The MTA began recording audio on 10 buses in Baltimore this week, with plans to expand to half the fleet by next summer. The agency runs local buses in the Baltimore-Washington area with commuter routes serving outlying communities. The buses are already equipped with video cameras that sport microphones — they just have to be switched on.
The state attorney general's office says the addition of audio doesn't violate Maryland's wiretapping law, but attorneys with the American Civil Liberties Union say bus riders shouldn't have to sacrifice their privacy rights.
The audio recordings are an attempt to increase commuter safety, says MTA information officer Terry Owens.
"We were convinced that this additional tool would help us better safeguard our system, so we have this system in place on ten of our buses, testing the technology to make sure it's effective," he says.
There are signs on the buses letting riders know they're being recorded. But the American Civil Liberties Union staff attorney David Rocah says recording the conversations violates riders privacy rights.

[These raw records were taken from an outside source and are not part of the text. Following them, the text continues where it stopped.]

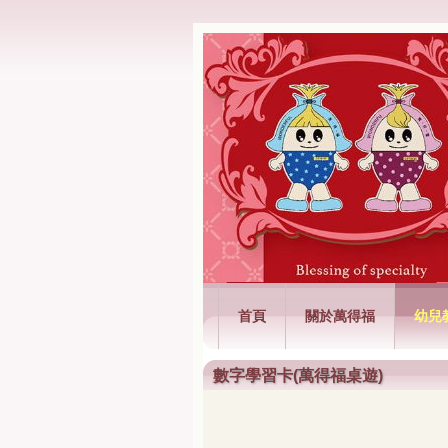
萬得福興業有限
首頁
關於萬得福
幼兒
數字學習卡(萬得福桌遊)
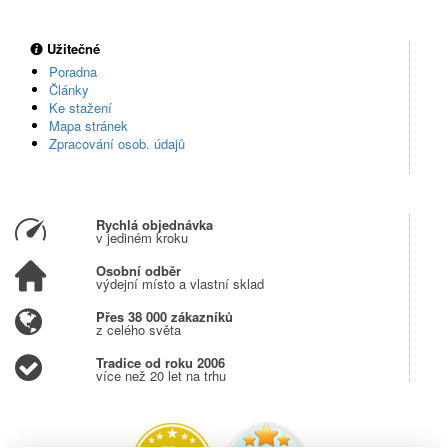
Užitečné
Poradna
Články
Ke stažení
Mapa stránek
Zpracování osob. údajů
Rychlá objednávka
v jediném kroku
Osobní odběr
výdejní místo a vlastní sklad
Přes 38 000 zákazníků
z celého světa
Tradice od roku 2006
více než 20 let na trhu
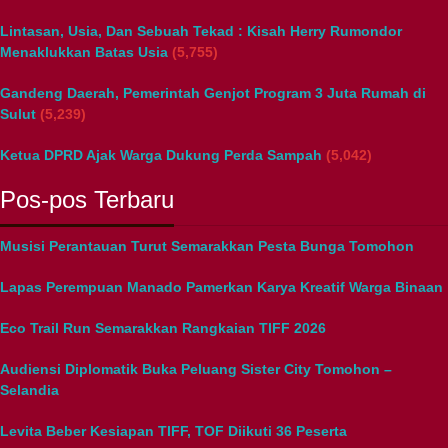
Lintasan, Usia, Dan Sebuah Tekad : Kisah Herry Rumondor
Menaklukkan Batas Usia
(5,755)
Gandeng Daerah, Pemerintah Genjot Program 3 Juta Rumah di
Sulut
(5,239)
Ketua DPRD Ajak Warga Dukung Perda Sampah
(5,042)
Pos-pos Terbaru
Musisi Perantauan Turut Semarakkan Pesta Bunga Tomohon
Lapas Perempuan Manado Pamerkan Karya Kreatif Warga Binaan
Eco Trail Run Semarakkan Rangkaian TIFF 2026
Audiensi Diplomatik Buka Peluang Sister City Tomohon –
Selandia
Levita Beber Kesiapan TIFF, TOF Diikuti 36 Peserta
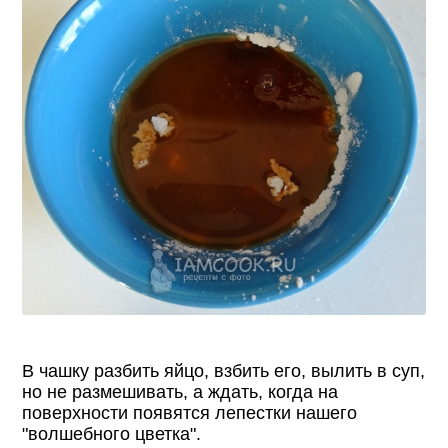
В чашку разбить яйцо, взбить его, вылить в суп,
но не размешивать, а ждать, когда на
поверхности появятся лепестки нашего
"волшебного цветка".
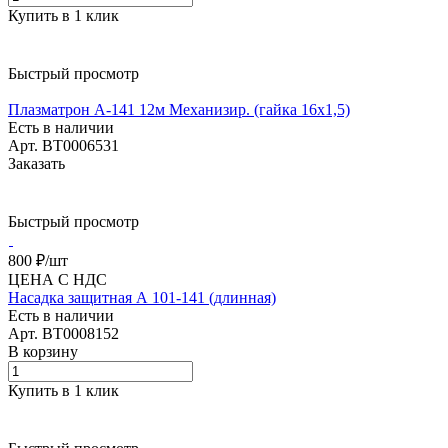
Купить в 1 клик
Быстрый просмотр
Плазматрон А-141 12м Механизир. (гайка 16х1,5)
Есть в наличии
Арт.
BT0006531
Заказать
Быстрый просмотр
800 ₽/
шт
ЦЕНА С НДС
Насадка защитная А 101-141 (длинная)
Есть в наличии
Арт.
BT0008152
В корзину
Купить в 1 клик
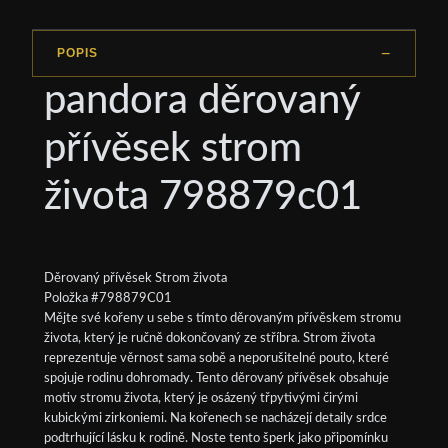
POPIS
pandora děrovaný
přívěsek strom
života 798879c01
Děrovaný přívěsek Strom života
Položka #798879C01
Mějte své kořeny u sebe s tímto děrovaným přívěskem stromu
života, který je ručně dokončovaný ze stříbra. Strom života
reprezentuje věrnost sama sobě a neporušitelné pouto, které
spojuje rodinu dohromady. Tento děrovaný přívěsek obsahuje
motiv stromu života, který je osázený třpytivými čirými
kubickými zirkoniemi. Na kořenech se nacházejí detaily srdce
podtrhující lásku k rodině. Noste tento šperk jako připomínku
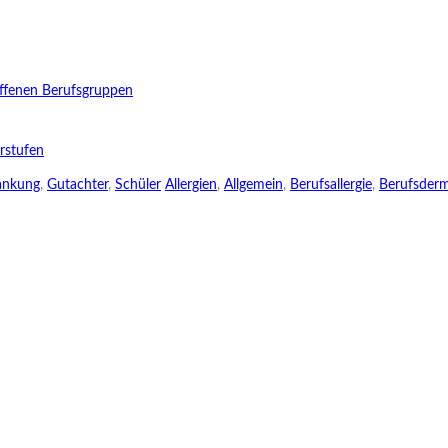
offenen Berufsgruppen
rstufen
ankung
,
Gutachter
,
Schüler
Allergien
,
Allgemein
,
Berufsallergie
,
Berufsderm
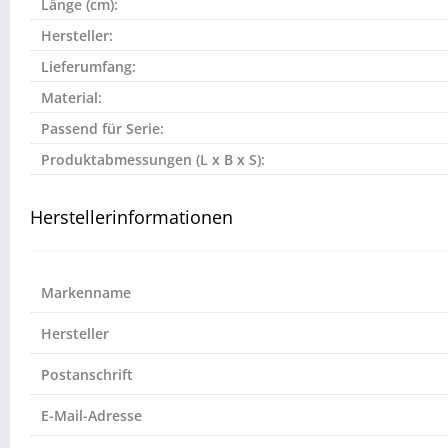
Länge (cm):
Hersteller:
Lieferumfang:
Material:
Passend für Serie:
Produktabmessungen (L x B x S):
Herstellerinformationen
Markenname
Hersteller
Postanschrift
E-Mail-Adresse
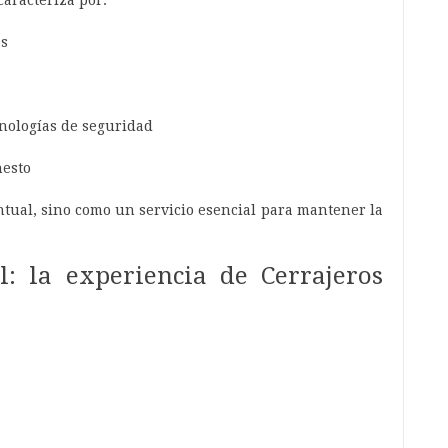
aracteriza por:
as
nologías de seguridad
nesto
ntual, sino como un servicio esencial para mantener la
: la experiencia de Cerrajeros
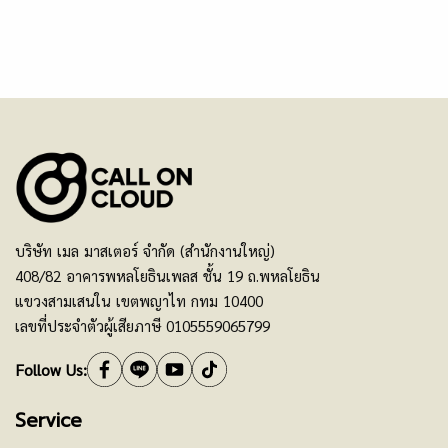
บริษัท เมล มาสเตอร์ จำกัด (สำนักงานใหญ่)
408/82 อาคารพหลโยธินเพลส ชั้น 19 ถ.พหลโยธิน
แขวงสามเสนใน เขตพญาไท กทม 10400
เลขที่ประจำตัวผู้เสียภาษี 0105559065799
Follow Us:
Service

"I don't think public transit riders should have to give their legitimate expectation of privacy and their ability to have a private conversation as a condition of riding a bus," Rocah says.
MTA says the state attorney general's office says that there is no legal expectation of privacy on public buses, but some state legislators are ready to take up the issue in the next general Assembly, the ACLU says. State Sen. Brian Frosh says the General Assembly will most likely set standards for oversight and accountability.